I Classici Metallica: “Hardwired… To Self-destruct” Va Ascoltato A Tutto Volume

Uno dei giochi preferiti da fare con i Metallica di Death Magnetic era ricollegare i brani al glorioso passato della band. Un esercizio abbastanza sterile, che ben dimostrava l’approdo al periodo classico, quello successivo alle discusse mutazioni di Load e St. Anger (Reload invece raccoglieva scarti).

Discutibili sicuramente, ma quelle furono pur sempre raccolte tese a reinventarsi, una spinta che ha mosso la band fino proprio a Death Magnetic. All’epoca si pensò, probabilmente, di riunire la legione dei fan facendo perno su una grammatica ben conosciuta e apprezzata. Poi c’è stato Lulu, album atipico persino per una band come i Metallica, da sempre orientata a trasformare il proprio sound. Questa volta, con Hardwired… To Self-destruct, per la seconda volta i four horsemen guardano al loro passato, soprattutto alla propria carriera fino al bestseller senza titolo che li fece entrare nella storia dell’industria, dopo essersi guadagnati un ruolo di primo piano nel mondo metal.

12 brani, 77 minuti e composizioni costruite su quella fucina di riff chitarristici squadrati e tiratissimi che hanno fatto epoca (Moth Into Flame), quei ritmi corazzati ben lontani dai tecnicismi di molti loro eredi (Hardwired, Confusion, Murder One), quelle melodie vocali virili che li rendono testosteronici anche quando non propongono altro che idee orecchiabili a volumi assordanti (Dream No More, Now That We’re Dead, ManUNkind).

Inevitabile qualche momento sulla scia dei brani elaborati che furono protagonisti negli anni ’80, quelli della trasformazione del Thrash-Metal in uno stile che, per complessità e ambizione, trovava pochi rivali nell’intera galassia rock. Oggi però le varie Halo On Fire, Here Comes Revenge, Am I Savage suonano classiche, poco ambiziose, intente più a riguardare con malinconia il proprio passato che a segnare la strada per i posteri. Questo è il ruolo che i Metallica non riescono più a rivestire da troppi anni, e che gli stessi fan e la critica hanno disconosciuto loro con l’odiato St. Anger.
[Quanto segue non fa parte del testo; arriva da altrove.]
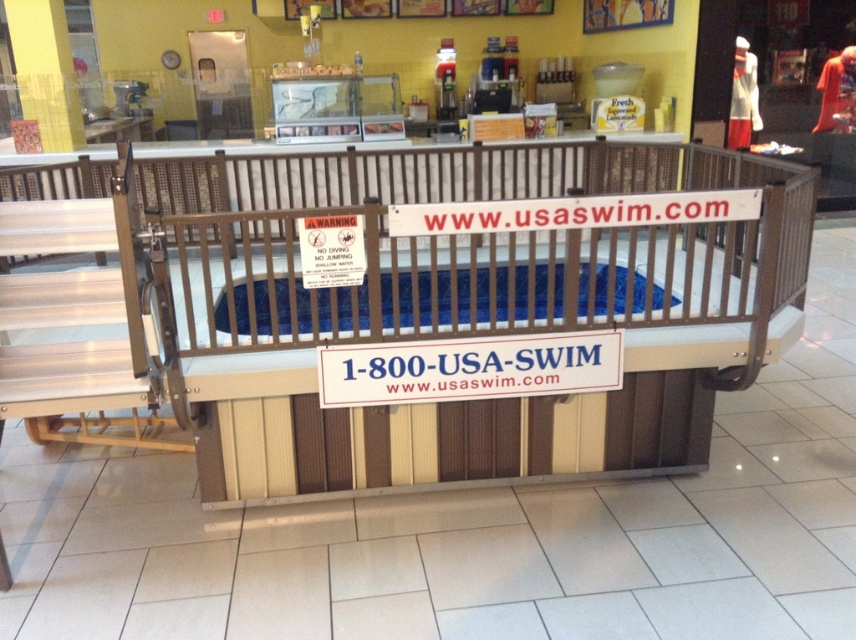
Who is positioned more to the left, white plastic sign at center or blue plastic infant bed at center?

blue plastic infant bed at center

Does white plastic sign at center have a smaller size compared to blue plastic infant bed at center?

Yes.

Is point (435, 349) less distant than point (275, 292)?

Yes, point (435, 349) is closer to viewer.

Locate an element on the screen. This screenshot has height=640, width=856. white plastic sign at center is located at coordinates (468, 369).

Locate an element on the screen. blue fabric infant bed at center is located at coordinates (467, 272).

Is point (266, 312) closer to viewer compared to point (355, 397)?

No.

Where is `blue fabric infant bed at center`? blue fabric infant bed at center is located at coordinates (467, 272).

Does blue fabric infant bed at center have a larger size compared to blue plastic infant bed at center?

Correct, blue fabric infant bed at center is larger in size than blue plastic infant bed at center.

Is point (280, 292) farther from viewer compared to point (623, 268)?

No, it is not.

This screenshot has height=640, width=856. What are the coordinates of `blue fabric infant bed at center` in the screenshot? It's located at (467, 272).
C’è almeno uno dei 13 video pubblicati per l’occasione dalla band, che ben dimostra quanto il confine dell’estremismo metal abbia sì appreso e copiato, ma anche superato quello che loro proposero in modo sensazionale negli anni ’80. Si tratta del video di ManUNkind.

Se altrove si può anche rimanere sospesi in quella sospensione dell’incredulità che vede il mondo Metal rimasto ai …And Justice For All, questo video accosta i Metallica all’estetica del Black Metal e in particolare dei Mayhem. No, non è mia intenzione dire che i Mayhem siano più importanti degli autori di capolavori come Kill’em All e Master Of Puppets, ma riaffermare che il Metal degli anni ’90 è stato dominato da altri modi di fare musica estrema, che possono anche essere imparentati con i Metallica ma che hanno anche saputo trovato la propria estetica, i propri punti di riferimento, i propri culti.

L’imitazione degli eccessi della band di Burzum sono stati notati dai diretti interessati e si sono rivelati un modo per promuovere il futuro documentario su Lord Of Chaos, un libro che affronta la problematica storia dei Mayhem e del Black Metal “satanico”. (un libro che ho letto e vi consiglio, ma non è questo il punto). Ma quello che più colpisce nel video è che la musica dei Metallica, sovrapposta al concerto inscenato dai finti-Mayhem, è tutto fuorché aggressiva, controversa, violenta. L’impressione è che strida con le immagini sanguinolente del video e punti il riflettore su un fatto doloroso: i Metallica possono anche essere “tosti” come un tempo, ma la definizione di “tosto” li ha superati a suon di Black, Death e nuovo Thrash Metal. Messa là, sul video di un concerto Black Metal dei più estremi, ManUNkind sembra musica conservatrice, moderata e ben confezionata. Per nulla viscerale.

Hardwired…To Self-destruct si chiude con Spit Out The Bone, un frullato del Thrash-Metal che i Metallica hanno coniato e traghettato a vette artistiche ancora oggi con pochi eguali: ascoltandola a tutto volume, si perde interesse per il gioco delle citazioni e dei rimandi e si cavalca a testa bassa, ancora una volta con i leggendari four horsemen.